## What you have to do
Restate every record word for word, without the pictures.

## The records

.....

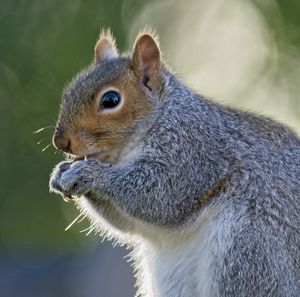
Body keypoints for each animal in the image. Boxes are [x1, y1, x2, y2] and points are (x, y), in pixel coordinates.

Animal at [49, 28, 300, 296]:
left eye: (110, 100)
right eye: (69, 92)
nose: (60, 141)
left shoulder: (194, 151)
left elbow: (161, 194)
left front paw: (87, 173)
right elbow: (127, 222)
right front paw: (60, 172)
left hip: (249, 248)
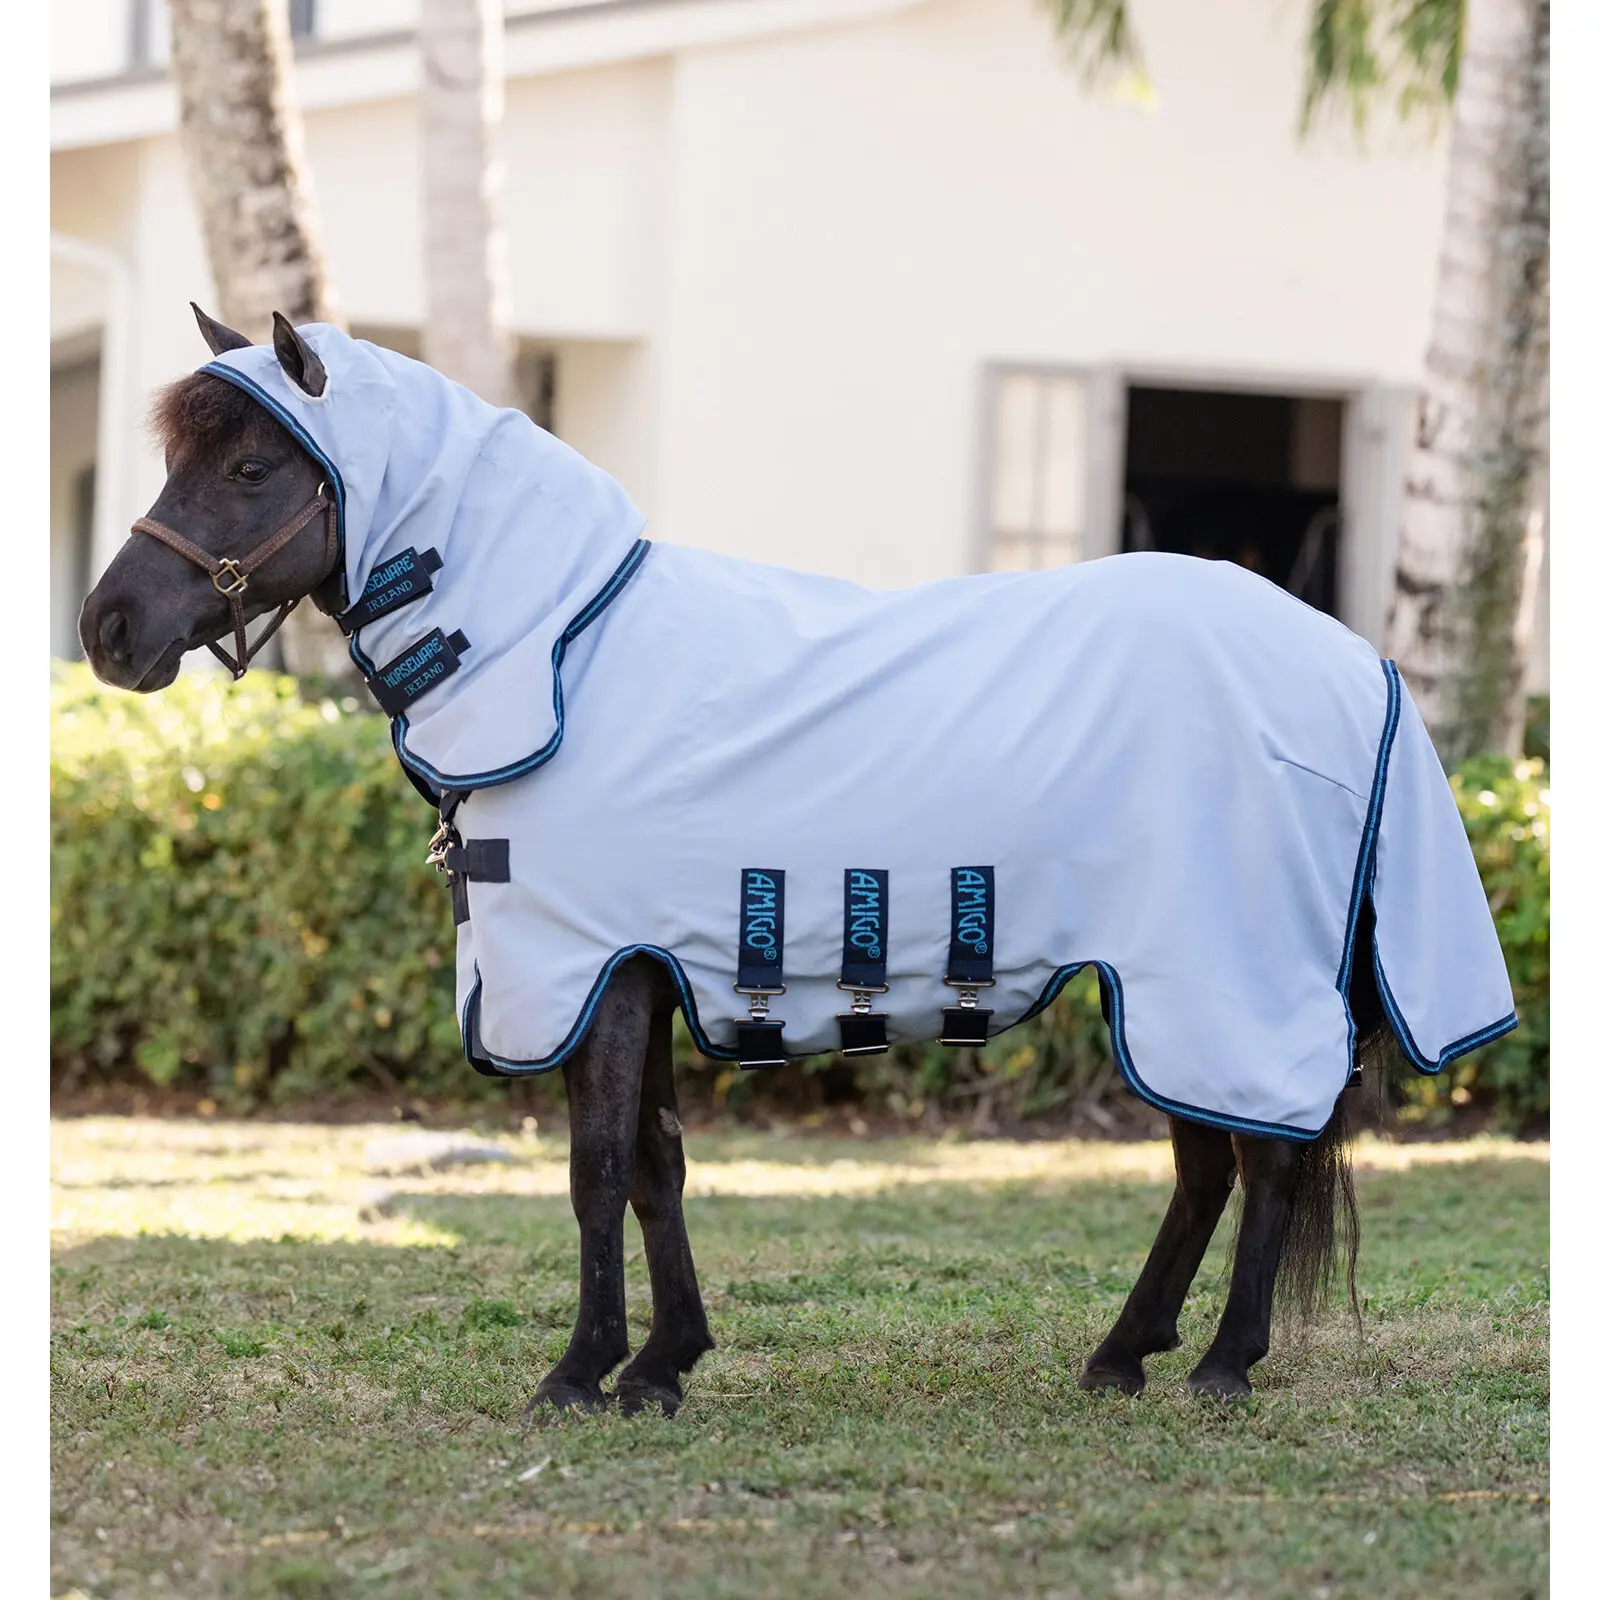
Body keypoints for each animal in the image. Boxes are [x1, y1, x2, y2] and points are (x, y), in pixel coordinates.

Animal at [78, 307, 1514, 1415]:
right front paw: (662, 1365)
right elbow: (653, 1166)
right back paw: (1123, 1356)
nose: (108, 628)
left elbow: (596, 1171)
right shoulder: (646, 968)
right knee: (1210, 1166)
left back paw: (1221, 1364)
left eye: (251, 466)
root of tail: (1354, 661)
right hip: (1161, 982)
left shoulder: (592, 973)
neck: (569, 655)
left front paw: (579, 1373)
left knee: (1261, 1156)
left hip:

.....

## Result
Body keypoints for each animal in the image. Boxes are [x1, y1, x2, y2] and points are (x, y), in pixel coordinates.

Animal at [49, 28, 300, 296]:
left eye: (110, 100)
right eye: (69, 92)
nose: (60, 141)
left shoulder: (194, 151)
left elbow: (161, 194)
left front paw: (87, 173)
right elbow: (127, 222)
right front paw: (60, 172)
left hip: (249, 248)
Body keypoints for each animal in the image. Boxes are [x1, y1, x2, y2] and points are (x, y), in pixel coordinates.

Animal at [78, 307, 1514, 1415]:
right front paw: (662, 1365)
right elbow: (653, 1166)
right back paw: (1123, 1356)
nose: (108, 628)
left elbow: (596, 1171)
right shoulder: (646, 968)
right knee: (1210, 1166)
left back paw: (1221, 1364)
left eye: (251, 466)
root of tail: (1354, 661)
right hip: (1161, 982)
left shoulder: (592, 973)
neck: (569, 655)
left front paw: (579, 1373)
left knee: (1261, 1156)
left hip:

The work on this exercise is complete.